*** RECORDS FOR THIS EXERCISE ***

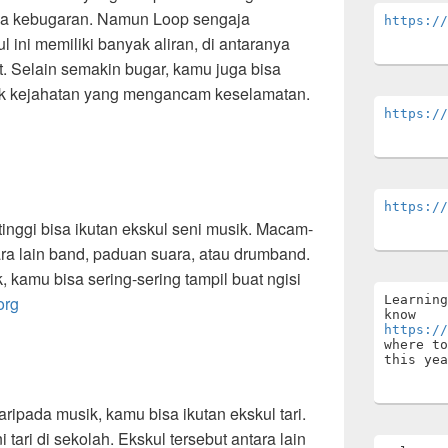
aga kebugaran. Namun Loop sengaja
https://
ni memiliki banyak aliran, di antaranya
t. Selain semakin bugar, kamu juga bisa
ndak kejahatan yang mengancam keselamatan.
https://
https://
inggi bisa ikutan ekskul seni musik. Macam-
ra lain band, paduan suara, atau drumband.
 kamu bisa sering-sering tampil buat ngisi
org
Learning
know 
https://
where to
this yea
ripada musik, kamu bisa ikutan ekskul tari.
tari di sekolah. Ekskul tersebut antara lain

*** End of RECORDS FOR THIS EXERCISE ***

→ **TASK DESCRIPTION**
Copy all the entries word for word. Omit any pictures.

→ **REPLY TO THE EXERCISE**
aga kebugaran. Namun Loop sengaja
https://
ni memiliki banyak aliran, di antaranya
t. Selain semakin bugar, kamu juga bisa
ndak kejahatan yang mengancam keselamatan.
https://
https://
inggi bisa ikutan ekskul seni musik. Macam-
ra lain band, paduan suara, atau drumband.
 kamu bisa sering-sering tampil buat ngisi
org
Learning
know 
https://
where to
this yea
ripada musik, kamu bisa ikutan ekskul tari.
tari di sekolah. Ekskul tersebut antara lain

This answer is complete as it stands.